GIVEN DATA below:

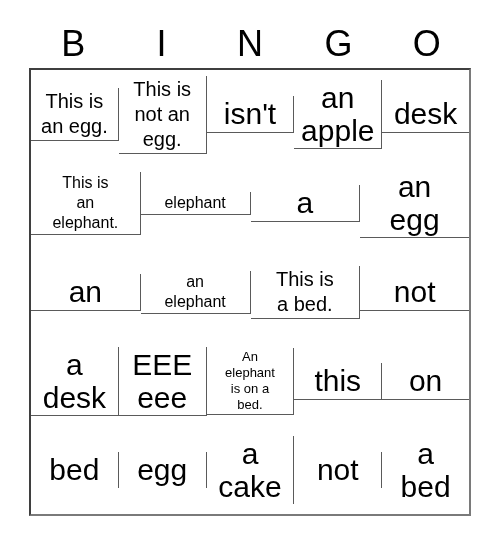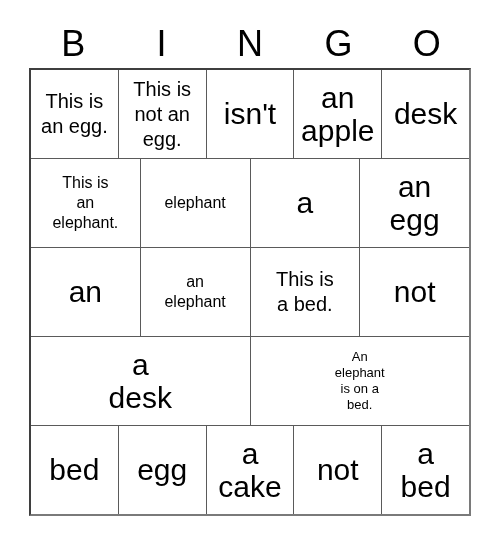--- a/index.html
+++ b/index.html
@@ -37,20 +37,21 @@
     border-left: 2px solid #3f3f3f;
     border-top: 2px solid #3f3f3f;
     border-right: 2px solid #7a7a7a;
     border-bottom: 2px solid #7a7a7a;
     background: #ffffff;
   }
   .grid-row {
     display: flex;
     width: 100%;
     height: 89px;
+    align-items: center;
   }
   .grid-row:last-child { height: 88px; }
   .cell {
     flex: 1 1 0;
     border-right: 1px solid #5a5a5a;
     border-bottom: 1px solid #5a5a5a;
     display: flex;
     align-items: center;
     justify-content: center;
     text-align: center;
@@ -142,25 +143,35 @@
       <div class="cell size-xl">
           <span class="cell-text">not</span>
         </div>
     </div>
 
     <div class="grid-row">
       <div class="cell size-lg">
           <span class="cell-text">a
 desk</span>
         </div>
+      <div class="cell size-lg">
+          <span class="cell-text">EEE
+eee</span>
+        </div>
       <div class="cell size-xs">
           <span class="cell-text">An
 elephant
 is on a
 bed.</span>
+        </div>
+      <div class="cell size-xl">
+          <span class="cell-text">this</span>
+        </div>
+      <div class="cell size-xl">
+          <span class="cell-text">on</span>
         </div>
     </div>
 
     <div class="grid-row">
       <div class="cell size-xl">
           <span class="cell-text">bed</span>
         </div>
       <div class="cell size-xl">
           <span class="cell-text">egg</span>
         </div>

End of GIVEN DATA.

→ **WORK TO COMPLETE**
Up to and including the last line of the listing above, copy exactly every line from the one that contains "border-bottom: 1px solid #5a5a5a;" onward; leave out all others.

→ **ANSWER SPACE**
     border-bottom: 1px solid #5a5a5a;
     display: flex;
     align-items: center;
     justify-content: center;
     text-align: center;
@@ -142,25 +143,35 @@
       <div class="cell size-xl">
           <span class="cell-text">not</span>
         </div>
     </div>
 
     <div class="grid-row">
       <div class="cell size-lg">
           <span class="cell-text">a
 desk</span>
         </div>
+      <div class="cell size-lg">
+          <span class="cell-text">EEE
+eee</span>
+        </div>
       <div class="cell size-xs">
           <span class="cell-text">An
 elephant
 is on a
 bed.</span>
+        </div>
+      <div class="cell size-xl">
+          <span class="cell-text">this</span>
+        </div>
+      <div class="cell size-xl">
+          <span class="cell-text">on</span>
         </div>
     </div>
 
     <div class="grid-row">
       <div class="cell size-xl">
           <span class="cell-text">bed</span>
         </div>
       <div class="cell size-xl">
           <span class="cell-text">egg</span>
         </div>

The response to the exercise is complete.